In 18 years, the cost of one diabetes drug is up 962%

In 18 years, the cost of one diabetes drug is up 962%


By:  Tatiana Parafiniuk-Talesnick

Over the past decade, a drug that many people with diabetes depend on to live — insulin — has skyrocketed in price. One study found that cost nearly tripled between 2002 and 2013.

Politicians and activists in Washington, D.C., and the local area have paid special attention to the plight during November, Diabetes Awareness Month. Oregon Sen. Jeff Merkley and Sen. Dick Durbin (D-Ill.) introduced legislation that aims to end drug companies’ “exorbitant price hikes” on insulin. The hike in prices is caused by a complex web of issues including increasing profits for middlemen, a failing healthcare system and price surges from drug makers, a majority of the $27 billion global insulin market is controlled by just three companies.

Beyond serving as a global awareness campaign, Diabetes Awareness Month includes the birthday of Frederick Banting who, along with Charles Best and John James Rickard Macleod, co-discovered insulin in 1921. He didn’t put his name in the patent and, along with his colleagues, sold it for just 3 Canadian dollars to the University of Toronto. The university administered the patent and received royalty payments from drug companies that sold human insulin.

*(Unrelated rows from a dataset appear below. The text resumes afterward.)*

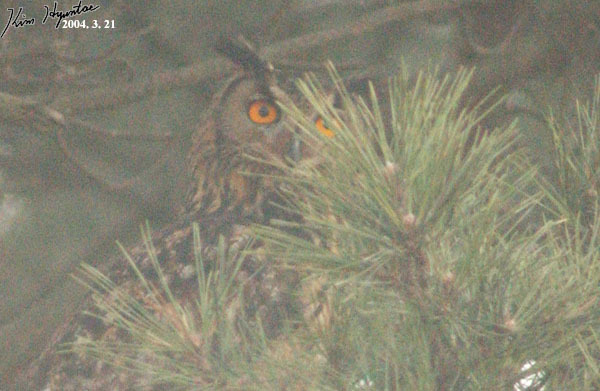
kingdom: Animalia
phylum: Chordata
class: Aves
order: Strigiformes
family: Strigidae
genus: Bubo
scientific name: Bubo bubo
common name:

A person with Type 1 diabetes has a malfunctioning pancreas that doesn’t naturally make insulin. Insulin is a hormone that helps glucose, or sugar, get to cells to give them energy. Without insulin, too much glucose stays in the blood creating problems with the heart, eyes, kidneys, nerves, gums and teeth.

“Basically, if you don’t have insulin, you die,” said Sarah Moulton, a board member of Mama I’m Low, a Eugene-based support group for families dealing with Type 1 diabetes.

Moulton has had Type 1 for 42 years, she uses insulin everyday. She’s witnessed an increase in pricing that is hard for her and families like hers, but dire for those who are uninsured.

“I’ve seen it go from $10 a bottle to now I pay $60, and that’s only because I have really good insurance,” Moulton said.

Despite the original low-cost of the patent, people with Type 1 diabetes paid an average of $5,705 a year for insulin in 2016, nearly double what they paid in 2012, according to the Health Care Cost Institute.

In a press release on his website, Durbin points out that the U.S. “represents only 15% of the global insulin market, yet generates nearly half of pharma’s revenue on insulin.” For example, Durbin says, Lantus, a popular long-acting insulin, cost $35 when it was first introduced in 2001. The price of a Lantus vial has skyrocketed over the last few years to more than $372, while the exact same drug was sold in France for $46, and $67 in Canada, the release states.

More and more often, individuals with diabetes are often forced to choose between purchasing their medications or paying for other necessities, exposing themselves to potential short- and long-term health consequences that can be fatal according to the American Diabetes Association. When insulin costs go up, some people with diabetes are forced to use less than they need. Instead of maintaining a healthy blood sugar, people sometimes wait for emergencies to dose themselves.

“Our healthcare system is failing people, drug prices have gone up quite a bit,” said Julie Dewsnup, diabetes educator and executive director of a Eugene-based nonprofit pharmacy.

In 2018, Dewsnup wanted to do more for the local diabetes community so she opened a diabetes education care center and nonprofit pharmacy, Diabetes Community Care Team. She said people the pharmacy serves are often risking their health to balance their budgets.

“Yes, (insulin) rationing is happening here in Eugene,” Dewsnup said.

Dewsnup talked about one man in his early 20s who came to the pharmacy with a tiny bit of insulin left in his possession. Dewsnup’s organization was able to supply the young man, saving his life.

Accessibility of the drug is an additional burden to the disease, according to medical professionals. Terry Cornell, a nurse and diabetes educator at PeaceHealth Sacred Heart Medical Center at RiverBend, said that much of her job has become not only teaching patients about their diabetes diagnosis, but also how to get insulin, especially in cases when patients must navigate Medicare.

“I can’t hardly teach a patient how to use insulin if I know that they can’t afford to get it,” Cornell said.

National action was proposed earlier in this month when Merkley and Durbin introduced the End Price Gouging for Insulin Act, legislation that would end drug companies’ price hikes on insulin that have made it difficult for millions of Americans to afford the drug.

“While Big Pharma gouges patients to make big profits off of insulin, Americans are dying,” Merkley said in a news release. “Unaffordable high prices are leading to patients rationing their insulin, leading to dire health consequences — heart attacks, stroke, blindness, kidney failure, foot disease and amputations, even death.”

In an attempt to stop the price gouging, the Merkley-Durbin bill would require drug companies to offer insulin products to Americans at the median price of what they charge in eleven other major developed countries.